## PAGE TEXT
--

Apetan Consulting LLC is seeking a DevOps Engineer with strong experience in AI/ML infrastructure and a solid understanding of Slackware-based Linux systems. The role focuses on building, deploying, and maintaining scalable, reliable environments for machine learning workflows and data pipelines.
Responsibilities:
- Design, implement, and maintain CI/CD pipelines for AI/ML applications
- Manage and optimize infrastructure for model training, testing, and deployment
- Work with data scientists and ML engineers to streamline model lifecycle (training deployment monitoring)
- Maintain and customize Slackware-based systems for performance and stability
- Automate infrastructure provisioning using Infrastructure as Code (IaC) tools
- Monitor system performance, reliability, and security across environments
- Implement containerization and orchestration solutions (Docker, Kubernetes)

--

## ENTRIES SUPPLIED
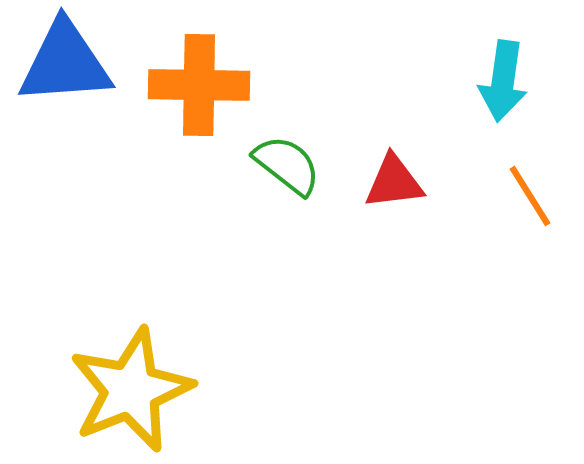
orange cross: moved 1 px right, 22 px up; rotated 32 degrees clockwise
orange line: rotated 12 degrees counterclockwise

--

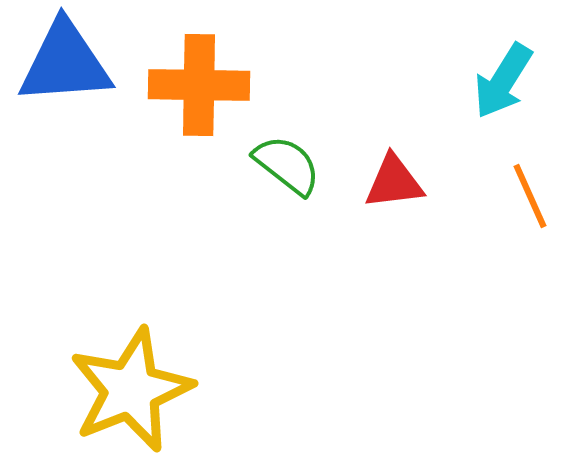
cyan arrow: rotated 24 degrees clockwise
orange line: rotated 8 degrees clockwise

--

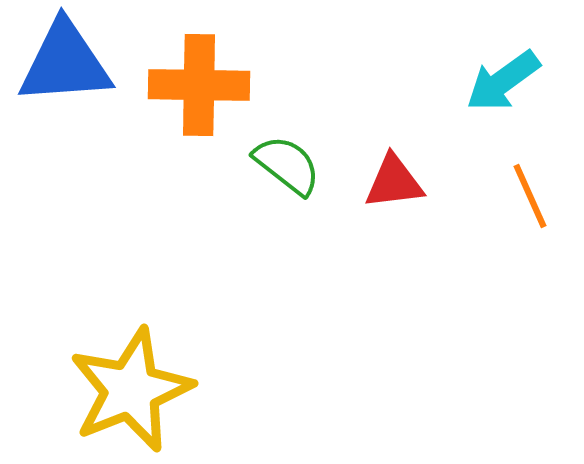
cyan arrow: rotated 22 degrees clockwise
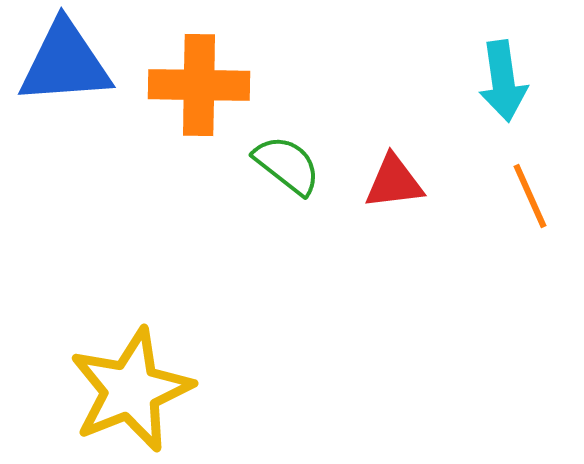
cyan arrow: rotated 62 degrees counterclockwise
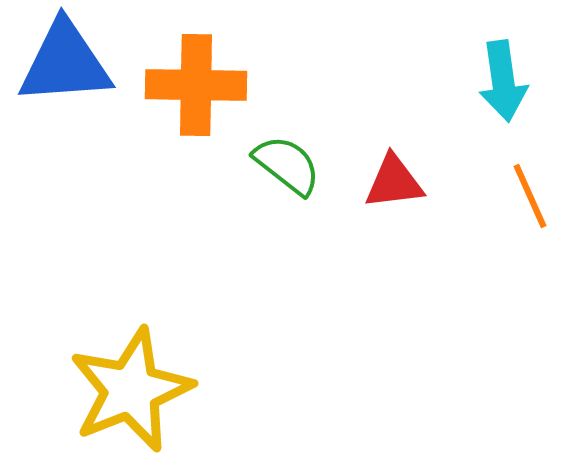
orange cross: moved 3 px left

--

## PROBLEM SET
A. According to the DevOps job posting, what kind of Linux systems should the engineer understand well?
B. Carry on the DevOps job posting from the point where it stops.

## RESPONSES TO THE EXERCISE
A. Slackware-based Linux systems.

B.
- Ensure reproducibility and scalability of ML experiments
- Troubleshoot system, networking, and deployment issues
Requirements:
- Strong experience with Linux systems (Slackware preferred or similar distros)
- Hands-on experience with DevOps tools (Jenkins, GitLab CI/CD, etc.)
- Proficiency in scripting (Bash, Python)
- Experience with containerization (Docker) and orchestration (Kubernetes)
- Familiarity with cloud platforms (AWS, GCP, or Azure)
- Understanding of ML workflows and tools (TensorFlow, PyTorch, MLflow, etc.)
- Knowledge of version control systems (Git)
- Experience with monitoring/logging tools (Prometheus, Grafana, ELK stack)
- Experience working in AI/ML production environments
- Knowledge of GPU-based workloads and optimization
- Familiarity with data pipelines (Airflow, Kafka, etc.)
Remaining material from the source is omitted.